In Berlin werfen sich pro Monat etwa zwei Menschen vor einen U-Bahn-Zug. So gut wie nie ist ein DFB-Torhüter darunter, weshalb sich das öffentliche Entsetzen bei diesen „Fahrgastunfällen“ in Grenzen hält.  Bedauerlicherweise gehört es unter den gegenwärtigen Bedingungen nicht nur zum Standard, Gewinne zu privatisieren und Verluste zu sozialisieren. Es gelingt zugleich, das Scheiden aus dem Leben, die kleine Abstimmung mit den Füßen immer ganz und ausschließlich privat zu deuten, während der Erfolg sofort Zulauf von offizieller Seite findet und umstandslos als systemisch gedeutet wird.  Ich frage mich, ob einer der vielen Spitzenpolitiker, insbesondere eine bestimmte Spitzenpolitikerin, die sich 2006 und 2008 im Glanz der DFB-Elf gesonnt haben, ein paar mütterliche Worte zur Dialektik vom Zwang zur fehlerfreien Funktionstüchtigkeit und Freitod in der Lage zu finden sind. Vielleicht will man sich ja in Südafrika auch wieder in der Kabine tummeln und dem nächsten Elfmetertöter gerne persönlich gratulieren.

Reif für die Klapsmühle

Am Freitag Abend, in der zweiten Halbzeit der Partie Hoffenheim gegen Schalke, wußte ein Adolf-Grimme-Preisträger über den Schalker Spieler mit der Nummer Acht zum Besten zu geben: Als der liebe Gott ihn gefragt hat, ob er lieber eng am Kopf anliegende Ohren haben oder Fußball spielen möchte, hat sich Mineiro für Fußball entschieden.

Die UEFA hat im Rahmen ihres Engangements bei FARE – Football against racism in Europe einen Zehn-Punkte-Plan aufgestellt, der unter anderem festlegt, rassistische Gesänge bei Spielen über Lautsprecher zu verurteilen. Es wäre schön, wenn einer der hohen Herren dem engagierten Nebenerwerbs-Ethnologen von Sky TV Einhalt gebietet, ehe er mehr als zwei Millionen Abonnenten seine Wahrheit über die Nase von Gerald Asamoah, die Lippen von Eljero Elia oder die kaffeebraunen Waden von Samuel Eto’o erläutert.
※
__AUFGABENLISTE__.
**a)** Stimmen die folgenden Aussagen mit dem Textauszug überein? Beantworte jede mit Ja oder Nein und zitiere wörtlich die entscheidenden Worte aus dem Text. (i) In Berlin werfen sich pro Monat etwa zwei Menschen vor einen U-Bahn-Zug. (ii) Die Partie Hoffenheim gegen Schalke fand an einem Samstag statt. (iii) Der Zehn-Punkte-Plan der UEFA sieht unter anderem vor, rassistische Gesänge bei Spielen über Lautsprecher zu verurteilen.
**b)** Zähle die Zeilen der Datensätze, in denen die Zeichenfolge „region“ vorkommt. Gib nur die Zahl an.

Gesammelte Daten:
※
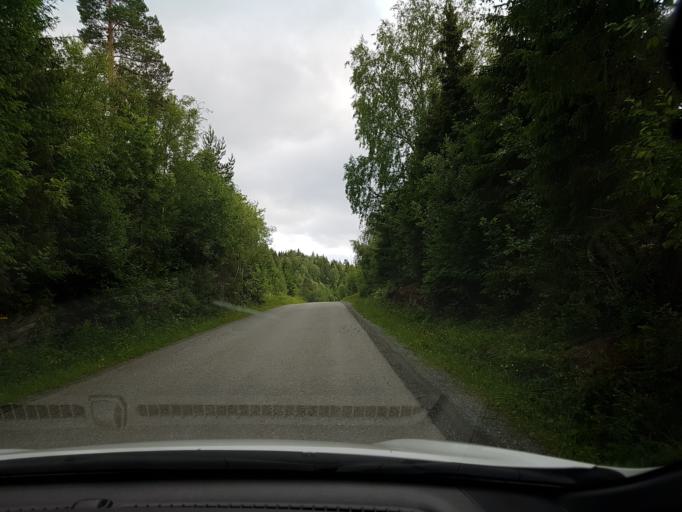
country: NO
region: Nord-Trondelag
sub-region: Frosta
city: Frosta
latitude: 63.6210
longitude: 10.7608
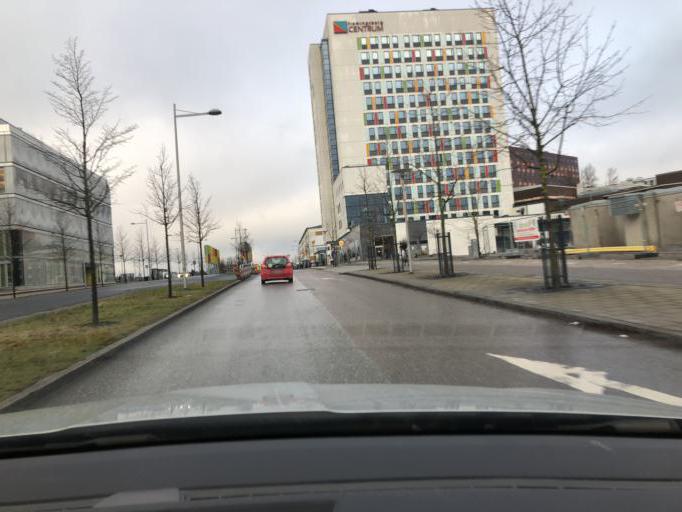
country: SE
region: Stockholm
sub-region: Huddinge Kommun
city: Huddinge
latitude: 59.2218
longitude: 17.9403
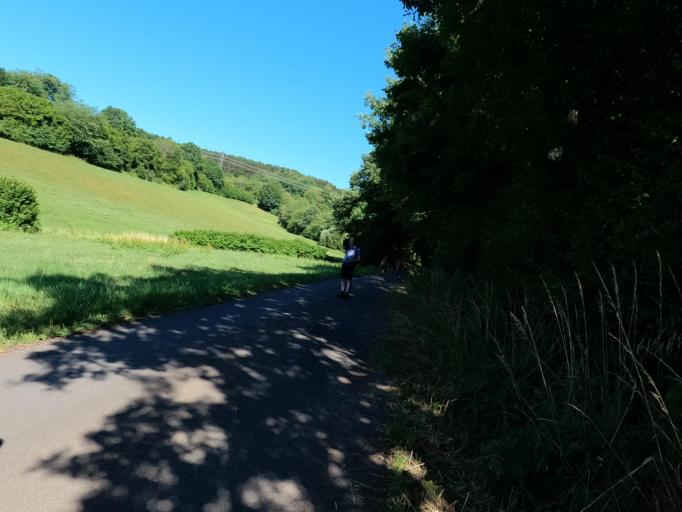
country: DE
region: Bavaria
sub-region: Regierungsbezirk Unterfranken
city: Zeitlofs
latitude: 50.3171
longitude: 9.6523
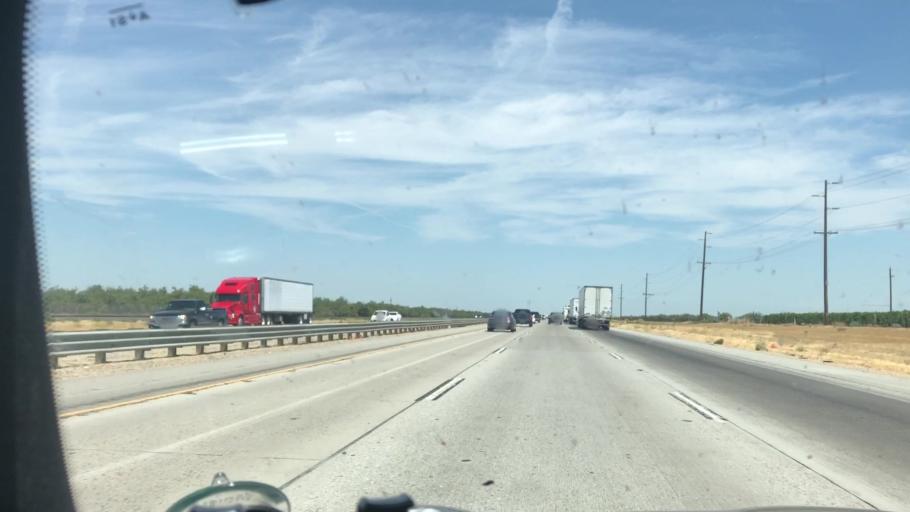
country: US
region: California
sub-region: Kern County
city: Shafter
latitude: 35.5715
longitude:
※
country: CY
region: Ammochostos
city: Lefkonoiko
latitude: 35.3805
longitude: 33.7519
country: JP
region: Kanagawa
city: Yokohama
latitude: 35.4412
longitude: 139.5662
※
__ERGEBNISSE__.
**a)**
(i) Ja: „In Berlin werfen sich pro Monat etwa zwei Menschen vor einen U-Bahn-Zug.“
(ii) Nein: „Am Freitag Abend, in der zweiten Halbzeit der Partie Hoffenheim gegen Schalke“
(iii) Ja: „einen Zehn-Punkte-Plan aufgestellt, der unter anderem festlegt, rassistische Gesänge bei Spielen über Lautsprecher zu verurteilen“

**b)** 10